▶ [Data provided]
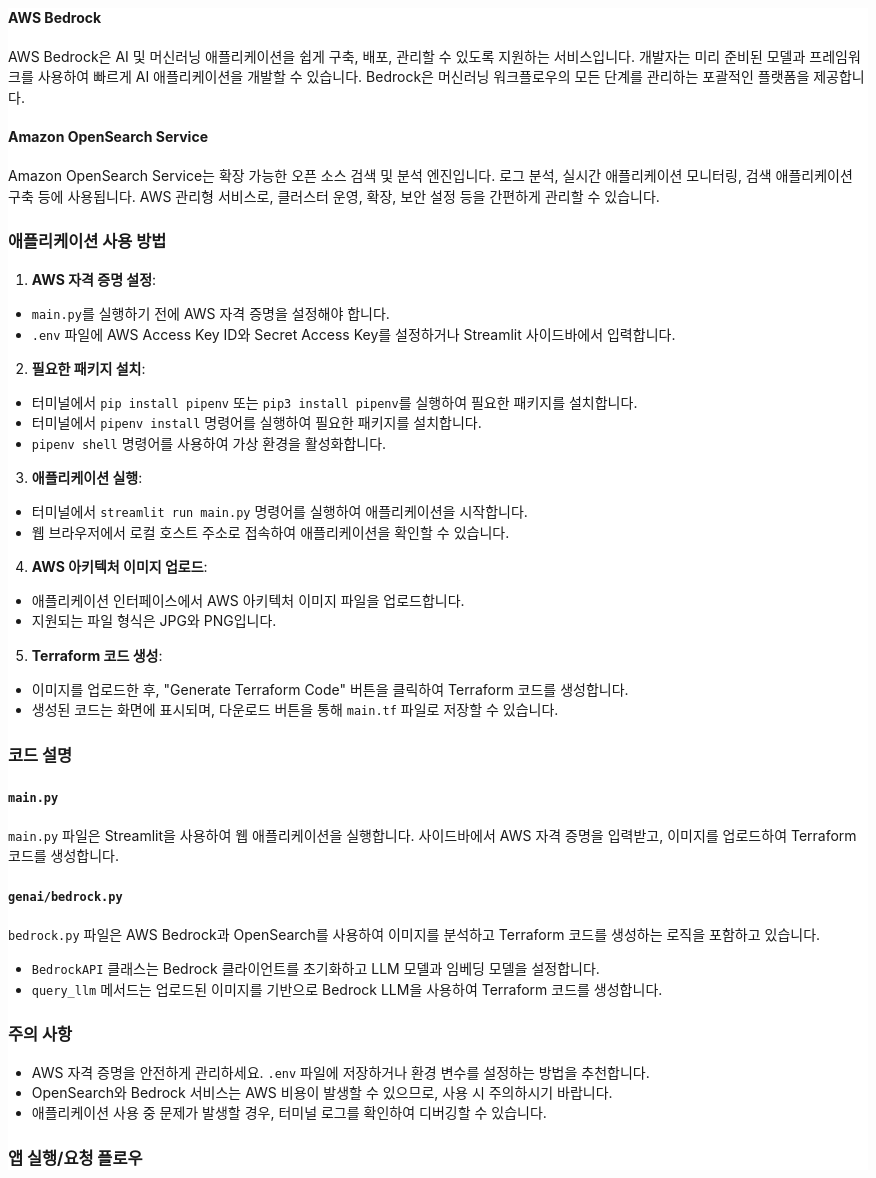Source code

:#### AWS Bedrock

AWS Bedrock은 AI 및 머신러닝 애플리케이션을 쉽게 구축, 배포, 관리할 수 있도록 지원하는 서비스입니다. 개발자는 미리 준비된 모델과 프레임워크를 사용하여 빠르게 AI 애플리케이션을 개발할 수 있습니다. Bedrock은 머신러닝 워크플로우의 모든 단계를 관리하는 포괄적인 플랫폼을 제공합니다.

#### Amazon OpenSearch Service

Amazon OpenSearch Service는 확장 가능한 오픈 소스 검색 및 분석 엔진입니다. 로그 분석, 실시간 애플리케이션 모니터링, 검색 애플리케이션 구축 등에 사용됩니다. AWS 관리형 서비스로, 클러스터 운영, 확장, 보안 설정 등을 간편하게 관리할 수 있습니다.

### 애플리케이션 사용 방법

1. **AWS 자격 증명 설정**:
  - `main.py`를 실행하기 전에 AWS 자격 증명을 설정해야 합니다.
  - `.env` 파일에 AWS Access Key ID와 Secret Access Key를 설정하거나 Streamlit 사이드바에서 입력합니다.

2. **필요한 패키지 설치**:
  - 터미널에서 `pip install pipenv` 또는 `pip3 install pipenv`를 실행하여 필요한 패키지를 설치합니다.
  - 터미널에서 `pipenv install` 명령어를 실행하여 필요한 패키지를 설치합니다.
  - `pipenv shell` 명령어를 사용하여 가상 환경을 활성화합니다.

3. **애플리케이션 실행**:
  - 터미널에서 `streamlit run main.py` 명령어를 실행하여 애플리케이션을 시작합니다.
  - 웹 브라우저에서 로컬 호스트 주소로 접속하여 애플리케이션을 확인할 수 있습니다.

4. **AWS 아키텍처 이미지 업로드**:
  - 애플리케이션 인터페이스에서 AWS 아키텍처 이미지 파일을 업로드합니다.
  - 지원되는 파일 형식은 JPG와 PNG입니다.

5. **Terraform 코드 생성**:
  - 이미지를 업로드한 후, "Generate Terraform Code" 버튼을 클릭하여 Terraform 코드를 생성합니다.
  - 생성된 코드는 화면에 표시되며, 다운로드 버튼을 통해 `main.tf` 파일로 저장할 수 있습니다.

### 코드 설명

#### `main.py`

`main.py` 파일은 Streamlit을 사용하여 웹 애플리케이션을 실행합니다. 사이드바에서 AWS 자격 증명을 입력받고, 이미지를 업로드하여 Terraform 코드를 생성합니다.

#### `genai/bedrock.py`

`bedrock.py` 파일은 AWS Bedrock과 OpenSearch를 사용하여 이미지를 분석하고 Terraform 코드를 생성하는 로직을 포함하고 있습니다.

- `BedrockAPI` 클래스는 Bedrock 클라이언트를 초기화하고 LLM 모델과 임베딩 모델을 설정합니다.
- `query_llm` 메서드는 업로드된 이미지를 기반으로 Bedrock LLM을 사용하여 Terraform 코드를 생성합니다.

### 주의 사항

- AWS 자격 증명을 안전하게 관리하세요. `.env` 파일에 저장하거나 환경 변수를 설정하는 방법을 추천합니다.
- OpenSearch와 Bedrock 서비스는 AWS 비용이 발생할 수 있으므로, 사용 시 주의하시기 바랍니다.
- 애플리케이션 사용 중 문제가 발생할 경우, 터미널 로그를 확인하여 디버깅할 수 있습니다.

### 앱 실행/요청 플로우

▶ [What is being asked]
In the records above, find the line with "Amazon OpenSearch Service는"; write out exactly that line and each one after it, stopping after the line with "실행하여 애플리케이션을 시작합니다.".

▶ [Response to this exercise]
Amazon OpenSearch Service는 확장 가능한 오픈 소스 검색 및 분석 엔진입니다. 로그 분석, 실시간 애플리케이션 모니터링, 검색 애플리케이션 구축 등에 사용됩니다. AWS 관리형 서비스로, 클러스터 운영, 확장, 보안 설정 등을 간편하게 관리할 수 있습니다.

### 애플리케이션 사용 방법

1. **AWS 자격 증명 설정**:
  - `main.py`를 실행하기 전에 AWS 자격 증명을 설정해야 합니다.
  - `.env` 파일에 AWS Access Key ID와 Secret Access Key를 설정하거나 Streamlit 사이드바에서 입력합니다.

2. **필요한 패키지 설치**:
  - 터미널에서 `pip install pipenv` 또는 `pip3 install pipenv`를 실행하여 필요한 패키지를 설치합니다.
  - 터미널에서 `pipenv install` 명령어를 실행하여 필요한 패키지를 설치합니다.
  - `pipenv shell` 명령어를 사용하여 가상 환경을 활성화합니다.

3. **애플리케이션 실행**:
  - 터미널에서 `streamlit run main.py` 명령어를 실행하여 애플리케이션을 시작합니다.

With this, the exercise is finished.